HISTORY AND GEOGRAPHY
Nagaland, the 16th State of the Indian Union, was established on 1st December 1963. It is bounded by Myanmar on the East, Arunachal on the North, Assam on the West and Manipur on the South. It lies between the parallels of 98 degree and 96 degree East Longitude and 26.6 degree and 27.4 degree latitude North of the Equator.
The State of Nagaland has an area of 16.579 sq. km with a population of 19,88,636 as per the 2001 census. The State is mostly mountainous except those areas bordering Assam valley. Mount Saramati is the highest peak in Nagaland with a height of 3,840 metres and its range forms a natural barrier between Nagaland and Myanmar.
The Naga people belong to the Indo-Mongoloid group of people living in the contiguous areas of the North Eastern hills of India and the upper portion of Western Myanmar. The major recognized tribes of Nagaland are Angami, Ao, Chakhesang, Chang, Khiamnungan, Kuki, Konyak, Lotha, Phom, Pochury, Rengma, Sengtam, Sumi, Yimchungru and Zeliang. The Naga languages differ from tribe to tribe and sometimes even from one village to another. They are however, under the Tibeto-Burma family.
In the 12th and 13th Centuries, gradual contacts with the Ahoms of present day Assam was established but this did not have any significant impact on the traditional Naga way of life. However, in the19th Century the British appeared on the scene and ultimately the area was brought under the British Administration. After Independence this territory was made a centrally administered area in 1957 administered by the Governor of Assam. It was known as the Naga Hills Tuensang Area. This failed to quell popular aspirations and unrest began. Hence, in 1961, this was renamed as Nagaland and given the status of State of the Indian Union, which was formally inaugurated on 1 December 1963.
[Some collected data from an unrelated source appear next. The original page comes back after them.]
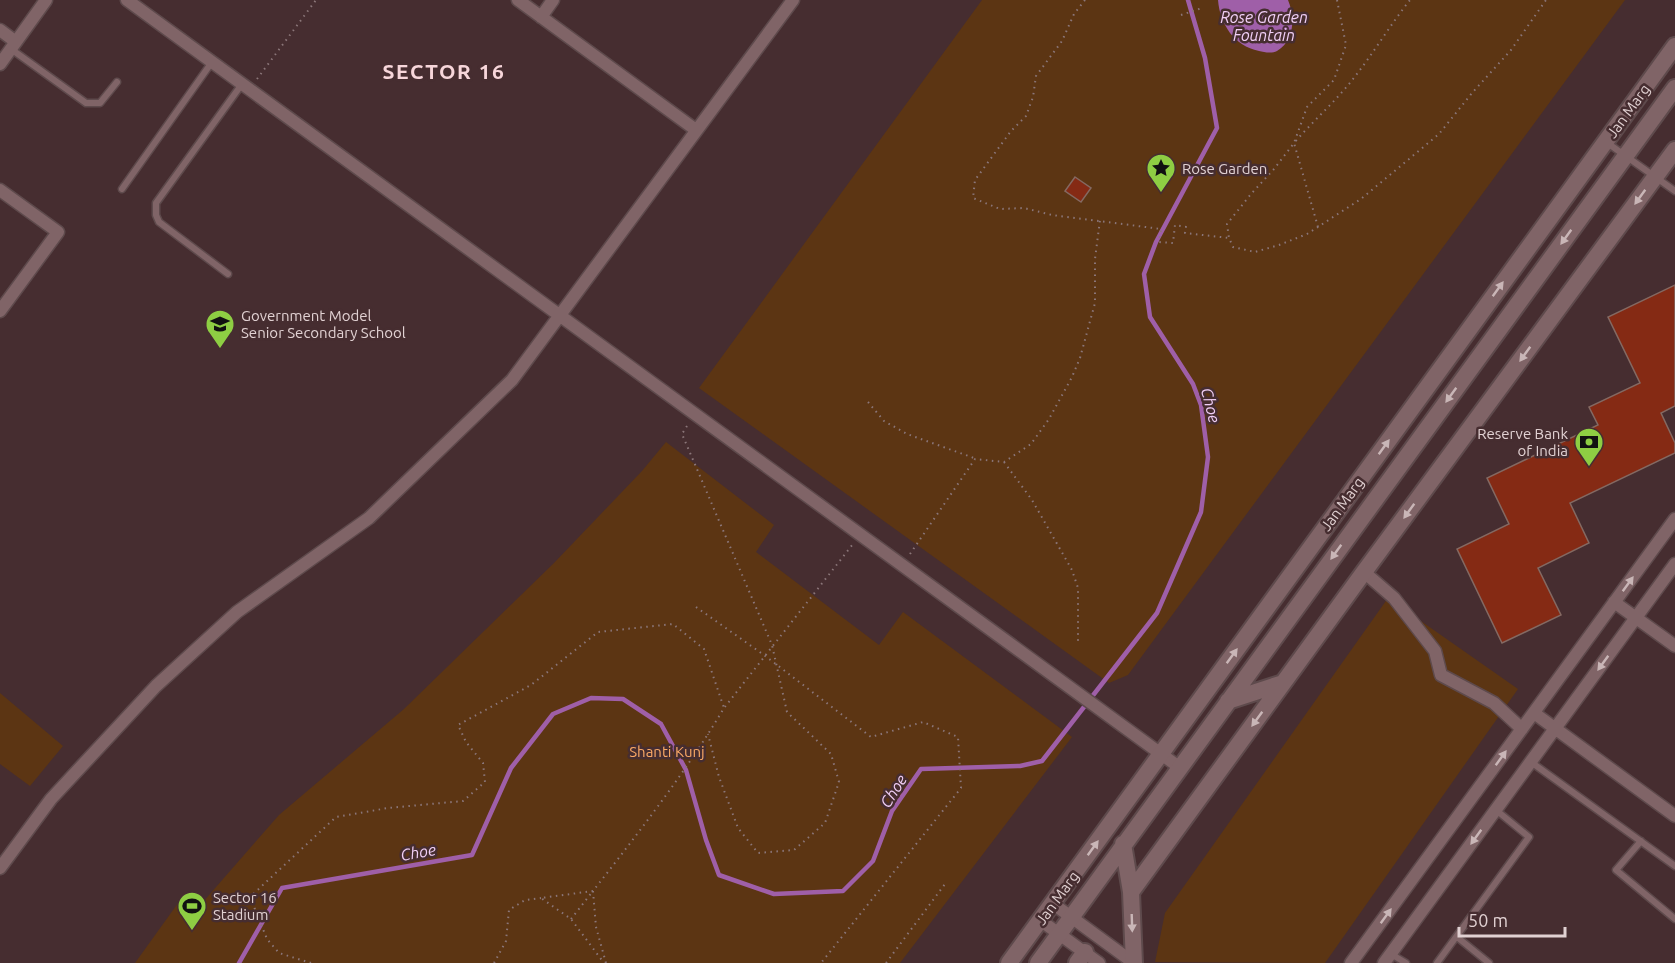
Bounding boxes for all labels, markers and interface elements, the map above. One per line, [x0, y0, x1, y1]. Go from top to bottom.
water label: Rose Garden Fountain [1220, 8, 1308, 44]
district label: SECTOR 16 [383, 59, 505, 83]
street label: Jan Marg [1603, 81, 1653, 141]
place icon: Rose Garden [1145, 152, 1177, 194]
place label: Rose Garden [1182, 160, 1267, 177]
one-way arrow [1634, 189, 1647, 205]
one-way arrow [1560, 229, 1572, 245]
one-way arrow [1492, 282, 1504, 298]
place label: Government Model Senior Secondary School [241, 307, 406, 341]
school or university icon: Government Model Senior Secondary School [204, 308, 236, 350]
one-way arrow [1519, 346, 1531, 361]
water label: Choe [1198, 386, 1224, 424]
one-way arrow [1445, 386, 1457, 402]
place label: Reserve Bank of India [1477, 425, 1568, 459]
bank icon: Reserve Bank of India [1573, 426, 1605, 468]
one-way arrow [1378, 439, 1390, 455]
street label: Jan Marg [1317, 474, 1367, 534]
one-way arrow [1403, 502, 1415, 518]
one-way arrow [1330, 544, 1342, 560]
one-way arrow [1622, 576, 1634, 592]
one-way arrow [1226, 648, 1238, 664]
one-way arrow [1598, 655, 1610, 670]
one-way arrow [1251, 712, 1263, 727]
park label: Shanti Kunj [629, 743, 705, 760]
one-way arrow [1494, 751, 1506, 766]
water label: Choe [876, 771, 910, 811]
one-way arrow [1470, 829, 1482, 845]
water label: Choe [399, 840, 437, 864]
one-way arrow [1087, 840, 1099, 856]
street label: Jan Marg [1032, 868, 1082, 928]
place label: Sector 16 Stadium [213, 889, 277, 923]
sports icon: Sector 16 Stadium [176, 890, 208, 932]
scale bar [1459, 900, 1566, 938]
one-way arrow [1379, 908, 1391, 923]
text: 50 m [1468, 910, 1508, 930]
one-way arrow [1128, 913, 1137, 932]

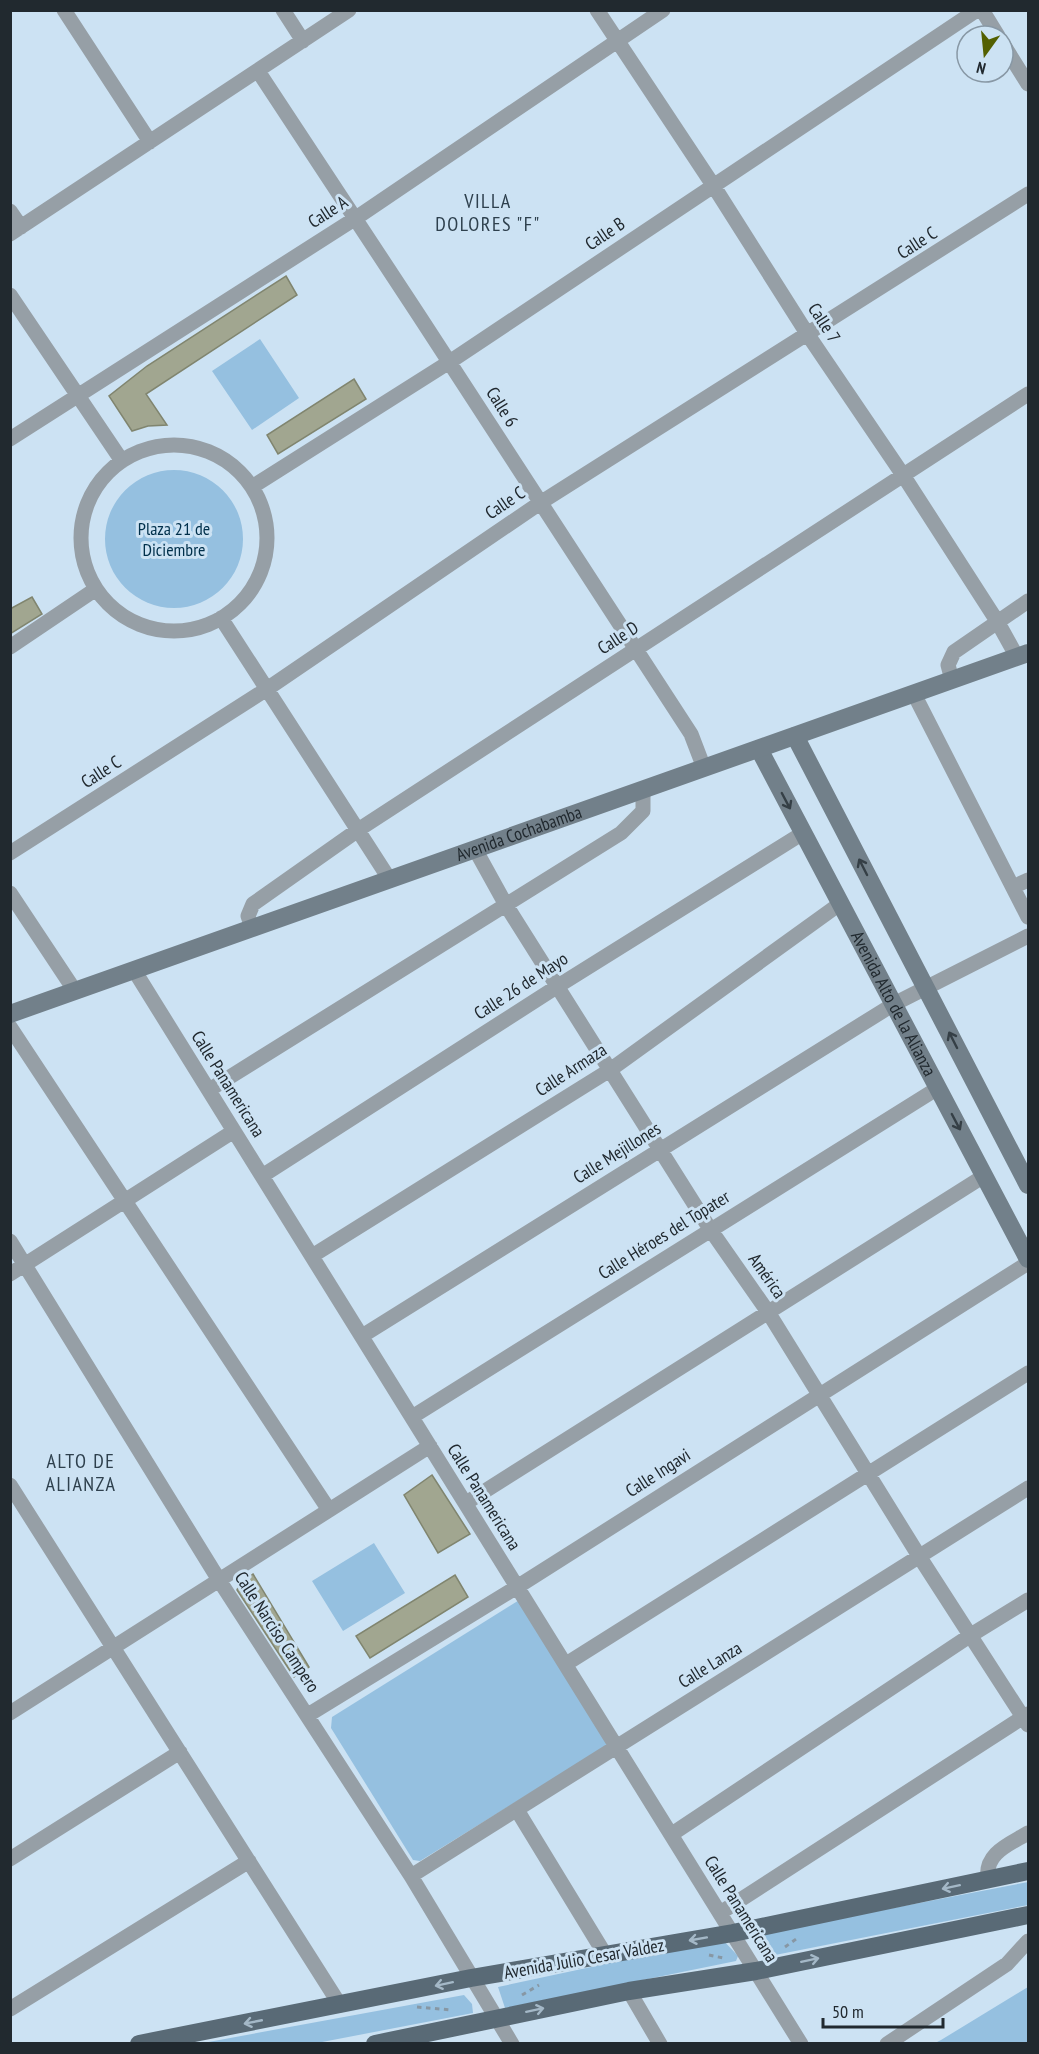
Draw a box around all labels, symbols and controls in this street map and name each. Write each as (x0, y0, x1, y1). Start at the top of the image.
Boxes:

Nagaland is basically a land of agriculture. About 70 percent of the population depends on agriculture. The contribution of agricultural sector in the state is very significant. Rice is the staple food. It occupies about 70 percent of the total area under cultivation and constitutes about 75 percent of the total food production in the state.
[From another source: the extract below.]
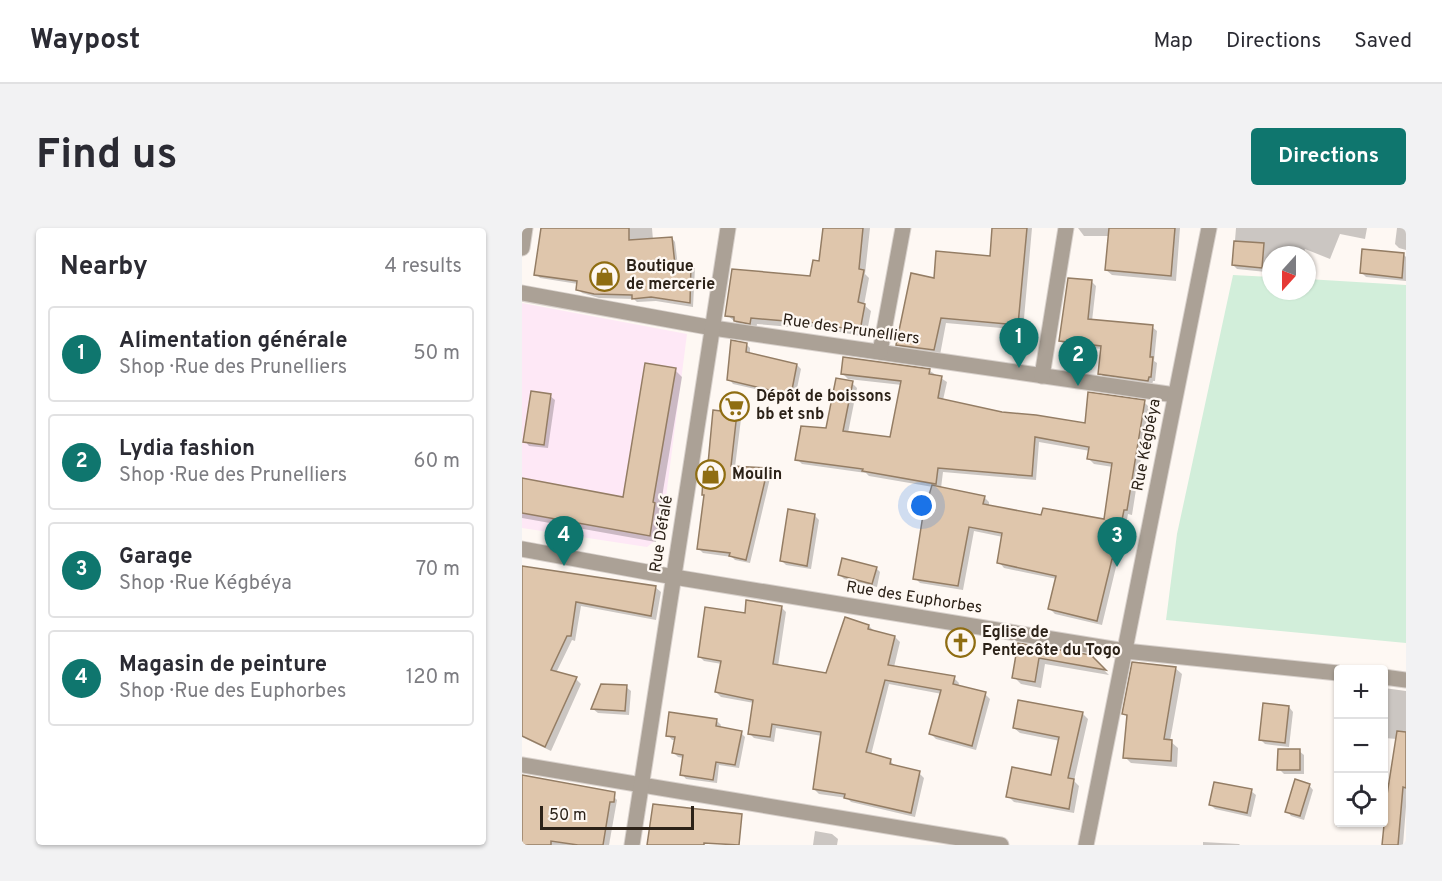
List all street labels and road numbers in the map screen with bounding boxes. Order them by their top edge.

The major land use pattern is slash and burn cultivation locally known as Jhum. Area under Jhum cultivation is about 1,01,400 hectare and under terraced cultivation. The total food production during the year was 3,86,300 MT.
Out of the total land area of 16,57,587 hectares, forest area occupy approximately 8,35,436. There are wild life sanctuaries and national park, viz, Intanki and Puliebadze in Kohima district, Fakim in Tuensang and Rangapahar in Dimapur.
There is no major or medium irrigation project so far constructed in the state. The irrigation works are mostly meant to divert small hill streamlets to irrigate valleys used for rice cultivation. The total area under irrigation covers 93,231.43 hectares.
Roads : The total length of roads in Nagaland is 9,860 km which includes national highway, state highways, district and village roads. 996 villages have been linked by roads.
Railways / Aviation : Dimapur is the only place in the state from where air and train services are available. This is tri-weekly Indian Airlines service connecting Dimapur with Kolkata.